Skates and Scooters in Thailand
I think I mixed up my packing lists. I packed my bags for five months’ working remotely in hot and humid Southeast Asia, to meet some of our team on the ground, and explore further into the region I love the most, so why did my hockey skates take up the most room?
Hockey has always been front and centre in my life, the thing that brings me the most joy. And I had heard whispers of a few arenas popping up in Thailand, Malaysia, and Cambodia. Some internet sleuthing later, and I found myself in touch with an organization in Northern Thailand (just outside of Chiang Mai) that ran a local arena, provided daily lessons and games for the hockey-playing Thais in the area, and had even graduated a few players to the Thai National hockey team. I agreed to teach some of the kids a couple times a week, joining the coaches already in place, to attempt to impart some Canadian hockey wisdom to these aspiring players.
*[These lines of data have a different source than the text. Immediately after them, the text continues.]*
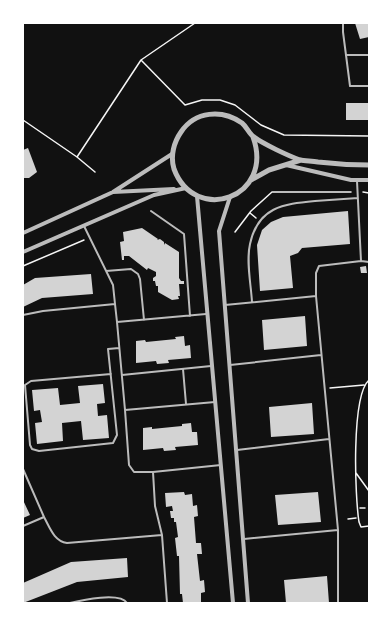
<svg xmlns="http://www.w3.org/2000/svg" width="392" height="626" viewBox="0 0 392 626" font-family="'Alegreya Sans',sans-serif">
  <style>
    .building { fill: #d3d3d3 }
    .lines { fill: none; stroke-linecap: round; stroke-linejoin: round }
    .path { stroke: #f5f5f5; stroke-width: 1.5 }
    .service { stroke: #bcbcbc; stroke-width: 2 }
    .minor { stroke: #bcbcbc; stroke-width: 4 }
    .tertiary { stroke: #bcbcbc; stroke-width: 5 }
  </style>
  <rect width="100%" height="100%" fill="#111"/>
  <path class="building" d="M355,23H369V37L360,39Z
    M346,103H369V120H346Z
    M28,148L37,172L29,178H23V150Z
    M348,211L350,244L302,248L298,253L290,256L293,288L260,291L257,245L262,230L271,222L283,217Z
    M142,228L158,239L157,240L160,239L164,242V245L165,243L179,252V278L181,281H184V284H179L180,296H178L179,299L172,300L158,292V286H156L155,281H153V278L156,276V272L148,268L147,270L129,256H124V260H122L120,242L124,241L123,232Z
    M366,266L367,273H361L360,267Z
    M91,274L93,294L42,298L23,307V285L35,278Z
    M305,316L307,346L264,350L262,320Z
    M184,336L185,346L190,345L191,358L168,360L169,363L157,364L156,361L136,363V341L145,340L146,342L176,339L175,337Z
    M103,384L105,403L97,404L98,416L107,415L109,438L83,440L81,421L62,423L63,441L37,444L35,423L42,422L40,410L34,411L32,390L58,388L60,405L80,403L78,386Z
    M312,403L314,434L271,437L269,407Z
    M191,423L192,432H197L198,445L175,447L176,450L164,451L163,448L143,450V428L152,427V429L182,426V424Z
    M184,492L185,495L192,494L193,506L197,505L198,516L194,517L196,543H201L202,554H197L200,581L204,580L205,592L201,593V603H183L182,594H180L179,556H177L175,538L178,537L176,522H174V518H171L170,511H173L172,506L166,507L165,493Z
    M318,492L321,522L278,525L275,495Z
    M23,500L30,515L23,518Z
    M127,558L128,577L77,582L23,603V583L71,562Z
    M327,576L329,603H286L284,580Z"/>
  <g class="lines">
    <path class="path" d="M141,60L185,105L202,100H220L235,105L261,125L284,135L369,136
      M23,120L77,157L95,172
      M77,157L141,60L195,23
      M363,192L369,193
      M250,213L256,218
      M235,232L251,211L272,192H351
      M23,266L84,240
      M369,380C351,396 355,497 359,522L361,527L369,526
      M330,388L364,385
      M356,473L369,491
      M360,508H365
      M348,519L356,518"/>
    <path class="service" d="M343,23V32L350,86H369
      M346,55H369
      M357,181L361,261L369,262
      M151,211L184,234L190,316
      M84,226L113,285L115,304
      M106,271L131,269L138,274L140,279L144,320
      M316,296V273L319,266L361,261
      M252,302C251,284 246,262 250,244C258,207 283,204 315,201C329,200 343,199 358,198
      M225,305L316,296L338,530V603
      M206,314L117,322L125,410L215,402
      M23,315L43,311L115,304L117,322
      M230,365L321,355
      M183,369L186,404
      M111,374L31,381L25,385L30,445L32,449L39,451L113,443L117,435L108,349L119,348
      M122,375L211,366
      M125,410L129,465L134,472H153L155,506L162,535L167,603
      M237,450L329,439
      M23,469L44,517
      M153,472L221,465
      M23,526L44,517C50,528 54,541 67,543L162,535
      M244,539L338,530
      M70,603C82,600 120,592 127,603"/>
    <path class="minor" d="M286,165L351,180H369
      M113,192L174,189
      M197,196L233,603
      M230,197L219,231L248,603
      M23,233L113,192L172,154
      M23,252L154,195L186,188"/>
    <path class="tertiary" d="M253,137C275,198 195,225 174,169C170,156 174,142 181,132C195,111 222,109 242,123C247,127 249,134 254,137C263,144 289,156 300,160C305,161 312,161 318,162C335,164 351,165 369,165
      M251,180L269,170L301,160"/>
  </g>
  <rect width="392" height="626" fill="none" stroke="#ffffff" stroke-width="48"/>
</svg>
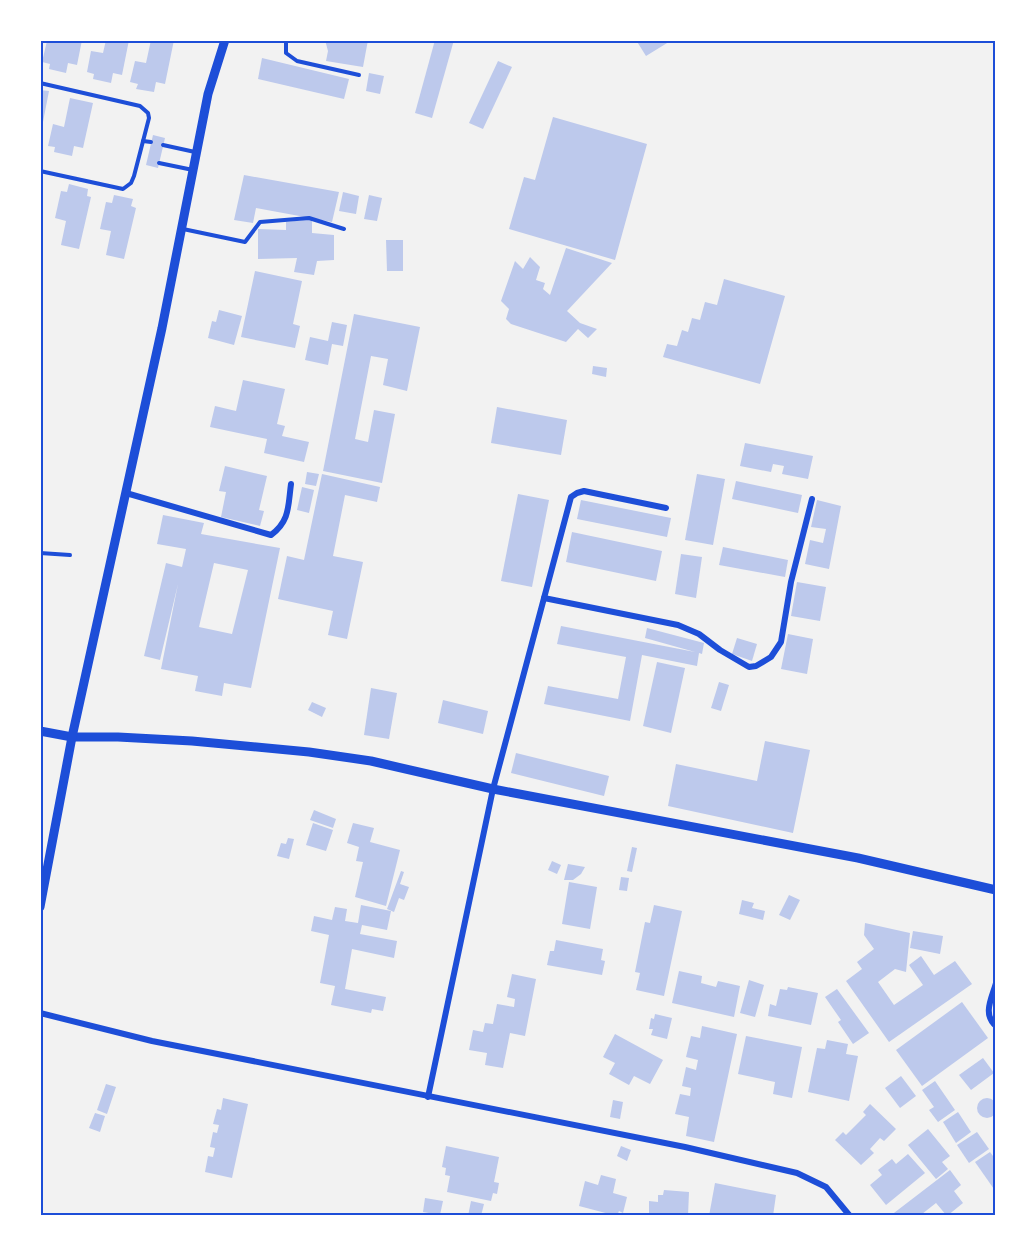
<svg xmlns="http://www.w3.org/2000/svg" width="1036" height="1256" viewBox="0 0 1036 1256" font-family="Karla,sans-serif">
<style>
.building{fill:#bdc9ec;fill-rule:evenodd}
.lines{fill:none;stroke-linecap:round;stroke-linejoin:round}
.service{stroke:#1d4ed8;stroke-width:4}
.minor{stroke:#1d4ed8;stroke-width:6}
.secondary{stroke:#1d4ed8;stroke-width:9}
.neatline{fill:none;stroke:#1d4ed8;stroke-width:2}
</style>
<rect width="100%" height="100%" fill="#f2f2f2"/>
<g class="building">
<path d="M59,40H82L77,65L68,63L66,73L49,69L50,64L42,62L47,41L58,43Z"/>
<path d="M106,40H129L122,75L113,73L111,83L93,79L94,74L87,72L91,51L103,53Z"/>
<path d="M151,40H174L165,84L156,82L154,92L136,89L138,84L130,82L135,61L146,63Z"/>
<path d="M325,40H368L363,67L326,61L328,51Z"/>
<path d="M435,40H454L432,118L415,113Z"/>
<path d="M636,40H672L646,56Z"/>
<path d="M262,58L349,79L344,99L258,79Z"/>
<path d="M498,61L512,67L483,129L469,123Z"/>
<path d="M369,73L384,76L380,94L366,91Z"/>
<path d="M40,90L49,91L42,127H40Z"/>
<path d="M70,98L93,103L83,148L74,146L72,156L54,152L55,147L48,146L53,124L64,127Z"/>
<path d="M553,117L647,144L615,260L509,229L524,177L535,180Z"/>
<path d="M153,135L165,138L158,168L146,165Z"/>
<path d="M244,175L339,192L332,222L256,208L253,223L234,220Z"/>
<path d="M69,184L88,189L87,196L91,197L79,249L61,245L66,221L55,218L61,191L67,192Z"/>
<path d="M343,192L359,196L356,214L339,211Z"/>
<path d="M114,195L133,199L131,206L136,208L124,259L106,255L111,231L100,229L106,202L112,203Z"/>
<path d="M369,195L382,198L377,221L364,219Z"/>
<path d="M312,219V233L334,235V260L317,261L314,275L294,272L297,258L258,259V229L286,230V222Z"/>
<path d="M386,240H403V271H387Z"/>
<path d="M566,248L612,263L567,311L580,323L597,329L588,338L578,329L566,342L511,324L506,319L509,309L501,301L515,261L523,269L530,257L540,267L536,280L545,283L543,289L550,295Z"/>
<path d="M255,271L302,281L293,324L300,326L295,348L241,337Z"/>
<path d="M724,279L785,296L760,384L663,357L667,344L677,346L682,330L688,332L692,318L700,320L705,302L717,305Z"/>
<path d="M219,310L242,316L234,345L208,338L212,321L216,322Z"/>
<path d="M354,314L420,327L407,391L383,385L388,359L371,356L355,439L368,442L374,410L395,414L382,483L323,471Z"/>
<path d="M332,322L347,325L343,346L332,344L328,365L305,360L310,337L328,341Z"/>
<path d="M593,366L607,368L606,377L592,374Z"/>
<path d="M243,380L285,389L277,424L285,426L282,436L309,442L304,462L264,453L267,439L210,427L215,406L236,411Z"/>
<path d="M497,407L567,420L561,455L491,443Z"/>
<path d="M745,443L813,456L808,479L782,474L784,466L773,464L771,472L740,466Z"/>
<path d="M225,466L267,476L259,510L264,511L260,526L221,517L226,492L219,491Z"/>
<path d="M307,472L319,474L316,486L305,484Z"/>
<path d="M322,474L380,487L377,502L345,495L333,556L363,562L347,639L328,635L333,611L278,599L287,556L304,560Z"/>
<path d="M697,474L725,479L713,545L685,540Z"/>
<path d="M736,481L802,495L798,513L732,499Z"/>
<path d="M302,487L314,490L309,513L297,510Z"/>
<path d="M518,494L549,500L532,587L501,581Z"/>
<path d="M581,500L671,518L667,537L577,519Z"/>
<path d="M817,500L841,506L829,569L805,564L810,540L823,543L826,529L811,527Z"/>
<path d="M163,515L204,523L201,534L280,548L251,688L224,683L222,696L195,691L198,676L161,669L178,584L160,660L144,656L166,563L182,567L186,549L157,544ZM214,563L248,570L232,634L199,627Z"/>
<path d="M572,532L662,551L656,581L566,562Z"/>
<path d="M723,547L788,560L785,577L719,565Z"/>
<path d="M681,554L702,557L696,598L675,594Z"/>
<path d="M797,582L826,587L820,621L791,616Z"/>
<path d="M561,626L695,652L645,638L647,628L704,643L702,654L699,653L697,666L642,655L630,721L544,704L548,686L618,699L626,657L557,644Z"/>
<path d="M788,634L813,639L807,674L781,669Z"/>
<path d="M737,638L757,644L752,661L732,654Z"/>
<path d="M657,662L685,668L671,733L643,726Z"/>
<path d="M719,682L729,685L721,711L711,708Z"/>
<path d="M371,688L397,693L389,739L364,735Z"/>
<path d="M443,700L488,711L483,734L438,723Z"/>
<path d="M312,702L326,708L322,717L308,710Z"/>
<path d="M765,741L810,750L793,833L668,806L676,764L757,781Z"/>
<path d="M516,753L609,776L604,796L511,773Z"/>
<path d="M314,810L336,819L333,828L310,820Z"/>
<path d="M313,823L333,830L326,851L306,845Z"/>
<path d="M353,823L374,828L370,842L400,850L386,906L355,897L363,862L356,861L359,847L347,843Z"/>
<path d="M288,838L294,839L289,859L277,856L281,843L286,844Z"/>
<path d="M632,847L637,848L632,872L627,871Z"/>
<path d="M552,861L561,865L557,874L548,870Z"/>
<path d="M568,864L585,867L581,874L573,880H564Z"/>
<path d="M401,871L404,872L400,884L409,887L404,900L399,898L394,912L387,909Z"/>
<path d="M621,877L629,878L627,891L619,890Z"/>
<path d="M569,882L597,887L590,929L562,924Z"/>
<path d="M789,895L800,900L790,920L779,915Z"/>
<path d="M742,900L754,903L752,908L765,911L763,920L739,914Z"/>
<path d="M361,905L391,911L387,930L362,925L360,934L397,941L394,958L352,949L345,989L386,997L383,1011L372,1009L371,1013L331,1005L335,986L320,983L329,935L311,931L314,916L332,920L335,907L347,909L345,921L358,923Z"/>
<path d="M654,905L682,911L664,996L636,990L640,973L635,972L645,922L650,923Z"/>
<path d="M865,923L910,933L906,972L895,969L878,982L894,1005L923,985L909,965L921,956L934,975L955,961L972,984L889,1042L846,981L862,969L857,962L874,949L864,935Z"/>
<path d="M913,931L943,936L940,954L910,948Z"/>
<path d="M556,940L603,949L601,960L605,961L602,975L547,965L550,951H554Z"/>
<path d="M679,971L702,976L701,983L716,987L718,981L740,986L734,1017L672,1003Z"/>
<path d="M512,974L536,979L525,1036L510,1033L503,1068L485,1065L487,1053L469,1050L473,1030L483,1032L485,1023L493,1024L497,1004L514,1007L515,999L507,997Z"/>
<path d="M749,980L764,985L755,1017L740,1013Z"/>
<path d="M788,987L818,993L811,1025L768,1016L770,1004L776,1006L780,989L787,990Z"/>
<path d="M837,989L869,1033L853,1044L838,1022L841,1020L825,997Z"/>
<path d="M962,1002L988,1038L922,1086L896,1050Z"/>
<path d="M655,1014L672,1018L667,1039L651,1035L653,1029H649L651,1018L654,1019Z"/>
<path d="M702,1026L737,1034L714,1142L686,1136L689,1117L675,1114L680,1094L690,1096L691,1088L682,1086L686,1067L696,1070L698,1060L686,1057L691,1036L700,1038Z"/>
<path d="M615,1034L663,1060L650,1084L634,1076L629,1085L609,1074L615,1063L603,1057Z"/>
<path d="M746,1036L802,1047L792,1098L773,1094L775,1082L738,1074Z"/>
<path d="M827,1040L848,1044L846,1054L858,1056L849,1101L808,1092L817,1048L825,1049Z"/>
<path d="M983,1058L994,1073L971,1090L959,1075Z"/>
<path d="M901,1076L916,1096L900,1108L885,1088Z"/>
<path d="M935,1081L955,1110L938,1122L929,1110L934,1107L922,1090Z"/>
<path d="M106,1084L116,1087L107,1114L97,1110Z"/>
<circle cx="987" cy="1108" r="10"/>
<path d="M223,1098L248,1104L232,1178L205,1172L208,1156L213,1157L215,1148L210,1147L213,1132L217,1133L219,1125L213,1124L217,1109L221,1110Z"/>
<path d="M613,1100L623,1102L620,1119L610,1117Z"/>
<path d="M870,1104L896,1129L884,1141L880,1138L870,1149L874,1153L861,1165L835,1140L843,1132L846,1135L866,1115L863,1112Z"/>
<path d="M958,1112L971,1132L956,1143L943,1122Z"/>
<path d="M95,1113L105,1116L100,1132L89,1128Z"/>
<path d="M928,1129L950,1156L942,1162L948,1169L936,1179L908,1145Z"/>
<path d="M977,1132L989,1149L969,1163L957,1145Z"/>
<path d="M446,1146L499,1157L494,1182L499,1183L497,1194L493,1193L491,1201L447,1192L450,1176L445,1175L446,1168L442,1167Z"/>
<path d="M621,1146L631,1150L627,1161L617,1156Z"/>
<path d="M990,1152L996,1160V1192L975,1162Z"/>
<path d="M908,1154L925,1173L886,1205L870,1185L882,1175L878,1170L892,1159L896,1164Z"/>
<path d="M950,1170L961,1185L954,1191L963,1203L947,1216L936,1203L922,1214L923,1216H890Z"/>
<path d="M601,1175L616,1179L613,1193L627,1197L623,1213L619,1211L617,1216L579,1206L585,1181L598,1185Z"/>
<path d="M715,1183L776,1195L773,1216H709Z"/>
<path d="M664,1190L689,1192L688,1216H649V1201L658,1202V1195H663Z"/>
<path d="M425,1198L443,1201L440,1215L423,1212Z"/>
<path d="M471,1201L484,1204L481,1216H468Z"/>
</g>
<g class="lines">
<g class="service">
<path d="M286,40V53L297,61L359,75"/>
<path d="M40,83L140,106L148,113L149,118L134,176L131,183L123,189L40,171"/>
<path d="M143,141L151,142"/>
<path d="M163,145L195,152"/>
<path d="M159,163L193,170"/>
<path d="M183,229L245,242L260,222L309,218L344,229"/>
<path d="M40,553L70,555"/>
</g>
<g class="minor">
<path d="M126,493L271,535C290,521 288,506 291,484"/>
<path d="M544,598L678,625L699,634L720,650L749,667L756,666L771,657L781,642L791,582L812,499"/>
<path d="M996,983C992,998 982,1014 996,1026"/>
<path d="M40,1013L152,1041L685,1147L797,1173L826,1187L850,1216"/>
<path d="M428,1097L493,789L571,497L577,493L584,491L666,508"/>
</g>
<g class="secondary">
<path d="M40,731L72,737H118L192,741L309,752L371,761L493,789L858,858L996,890"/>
<path d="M40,907L72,737L162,328L208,94L225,40"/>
</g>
</g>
<rect width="1036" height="1256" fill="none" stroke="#ffffff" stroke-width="84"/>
<rect x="42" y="42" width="952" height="1172" class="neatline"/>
</svg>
I have never felt more like a local, and less like a tourist, than leaving Chiang Mai, driving my scooter for 30 minutes twice weekly down a ‘rustic’ highway to the arena. The families would greet me every time with food, drinks, and gifts. They invited me to their family Christmas parties. We would hang out after the practice, drinking Leo, Chang, or Singha beer and we would try our best to chat and laugh with each other – language barriers be damned! The arena, which everybody helped maintain, felt like a community centre for these families – while I was helping out a couple times a week, most were there every evening. To see a sport from home so dear to my heart helping create new communities and opportunities in a tropical, faraway land was truly heartwarming.
As I moved around the Southeast Asian region, with my skates always the cause of my luggage weight overage fees, I needed to find more (and justify their place in my bag). Phnom Penh, Cambodia has a new ice ‘dome’ and I connected with the ex-pat running it. Similar experiences in Kuala Lumpur, Malaysia (playing on a rink inside a giant shopping mall) and Bangkok, Thailand (at the newly-constructed National arena commissioned by the King of Thailand) yielded an alternative look at those cities. In lieu of the locals playing in Northern Thailand I was introduced to the ex-pat communities of those cities, full of Canadians and Europeans who had set up a new life.
When travelling the world, finding a common bond with the people that live there, especially one as unlikely as hockey in Southeast Asia, allows one to pull back the curtain and see beyond the tourist lens. You get a more fulsome feel for the kaleidoscope of lives lived there and, if you’re lucky, for a brief moment you feel like you’re one of them.